In 1983, American combat photojournalist Cork Graham, and British comedy actor-turned treasure hunter Richard Knight made an illegal entry to Vietnamese waters in search of the lost treasure. Apparently both of them held the belief saying that one of the maps included in The Money Pit Mystery by Rupert Fourneaux is actually the one showing Kidd’s treasure cache although it was originally implicated as Oak Island by Fourneaux. Both individual were held more than a year in the country on charges of spying for the CIA.

Captain Kidd in fact did hide a small cache of treasure which was discovered on a spot in Gardiner’s Island known as Cherry Tree Field. However, the loot was recovered by Governor Bellomont and produced as evidence in Captain Kidd’s trial.

Rumors has it that Kidd also visited Block Island around 1699 and in showing gratitude and appreciation for the hospitality extended by Mrs. Mercy Raymond, daughter of the mariner James Sands, Kidd actually threw gold and jewels into her apron until it was finally full. When her husband, Joshua Raymond died, Mrs. Mercy moved to New London, where she bought large pieces of land and it was believed that the wealth came from the sales of items given to her by Kidd.

Legends has it that Kidd also visited one of the Japanese islands of the Tokara archipelago, south of Kagoshima and requested food and cattle from the inhabitants there. Their requests were denied and in burst of fury, the pirates executed the inhabitants and buried them alive in a lime cave. Kidd’s treasure was rumored to have been left in one of those caves but he never came back to reclaim them due to his trial in England.

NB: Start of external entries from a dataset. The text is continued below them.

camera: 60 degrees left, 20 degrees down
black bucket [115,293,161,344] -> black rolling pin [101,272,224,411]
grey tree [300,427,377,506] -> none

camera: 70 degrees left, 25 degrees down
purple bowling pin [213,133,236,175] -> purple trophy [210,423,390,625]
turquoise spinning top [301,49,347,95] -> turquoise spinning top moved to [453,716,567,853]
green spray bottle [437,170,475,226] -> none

Coincidentally, the island was named Takarajima, which literally translates into “Treasure Island.”

In December 13, 2007, a small island located in the Caribbean near Dominican Republic was being studied by a team of underwater archeologists from Indiana University, after an Italian tourist discovered the existence of old wreckage in the waters off the island. The remains were believed to be buried ever since the 17th century and there were evidence to point to it that it was actually part of the Quedah Merchant.

There have been some movies based on William “Captain” Kidd. ‘Captain Kidd‘ (1945), ‘Abbott and Costello Meet Captain Kidd‘ (1952) are two of them.